Lo scorso 26 giugno, dopo la lettura dell’esito di un giudizio davanti la Corte di Assise di Appello di Napoli, “il presidente della Corte è stato costretto a interrompere la lettura del dispositivo, atteso che alcuni familiari delle persone offese, presenti in aula, hanno iniziato ad inveire pesantemente, anche con frasi e toni minatori, così protestando avverso la decisione di condannare gli imputati “solo” alla pena di anni 18 e anni 9 e mesi 6, pena, peraltro, ridotta per il rito abbreviato”. Dopo l’intervento delle forze dell’ordine è stato possibile ripristinare le condizioni per consentire ai giudici la pubblicazione del dispositivo, come spiega Il Dubbio.



In seguito “Alcuni degli avvocati impegnati nel processo, dopo essere usciti dalla sede del Palazzo di Giustizia, venivano avvicinati dai familiari delle vittime e aggrediti verbalmente.
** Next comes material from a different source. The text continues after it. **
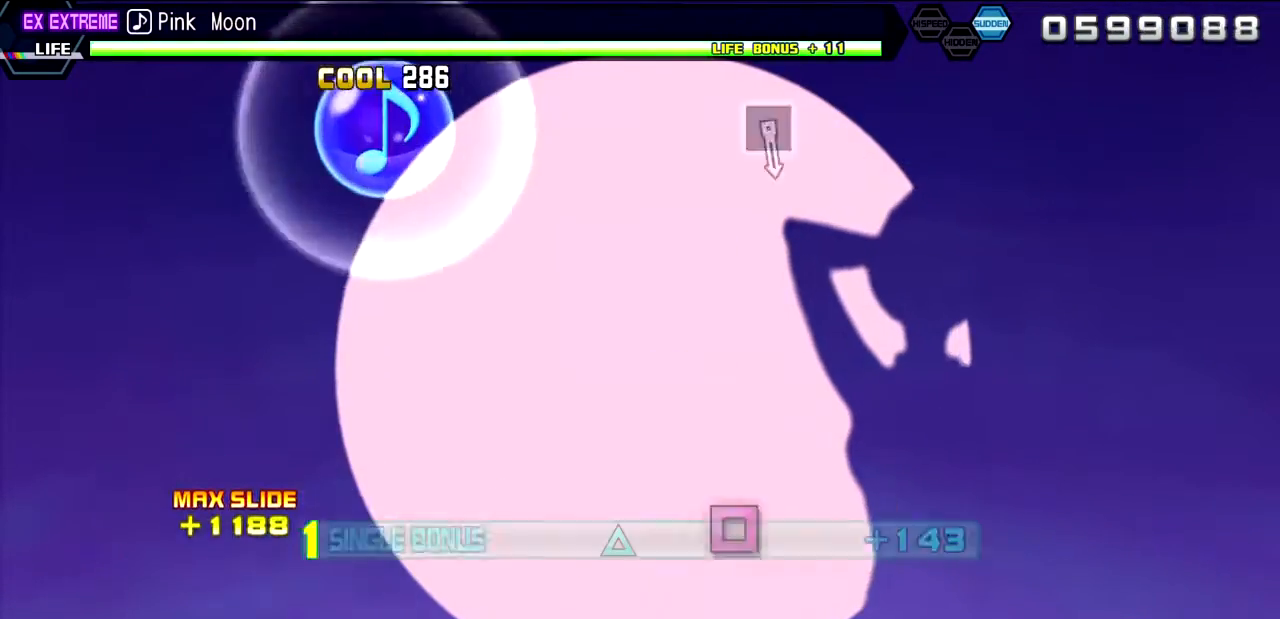
{"buttons": ["R2"], "left_stick": "center", "right_stick": "center", "events": [[17, "L2", "up"]]}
Il professor Carlo Taormina era aggredito anche fisicamente colpito al volto con alcuni schiaffi” come hanno reso noto le Camere penali di Torre Annunziata e Napoli, che hanno condannato i fatti.



Proteste delle Camere penali

Dopo i fatti avvenuti e l’aggressione ai danni di Carlo Taormina, la Camera penale di Torre Annunziata ha annunciato “lo stato di agitazione per i gravi fatti accaduti, preannunciando ogni iniziativa volta a ribadire l’intangibilità del diritto di difesa, in ogni sua declinazione” mentre la seconda ha scritto un lungo documento di critica di quanto accaduto, descrivendo i fatti come “un tragico ed incivile format che si auto-alimenta e che sta inesorabilmente avvelenando la qualità del processo penale e della nostra democrazia. E che se non tempestivamente interrotto è potenzialmente idoneo ad arrecare seri rischi all’incolumità, anche fisica, dei protagonisti della giurisdizione“.



I penalisti guidati da Marco Campora scrivono che “è comprensibile, forse anche fisiologico, che chi amava una persona provi un profondo rancore nei confronti di chi quella persona gliela ha portata via” ma “noi tutti abbiamo il dovere di non cedere a pulsioni irrazionali, di ricordare che la giustizia non può mai essere vendetta e che la qualità ed il valore della funzione giurisdizionale non si misura sulla base degli anni di galera che vengono inflitti. Concetti basilari che, tuttavia, negli ultimi anni sono costantemente messi in discussione da un populismo penale che sembra ormai aver smarrito anche un qualsivoglia sub-strato ideologico per degradare a mero istinto brutale o riflesso di maniera”, come riporta Il Dubbio.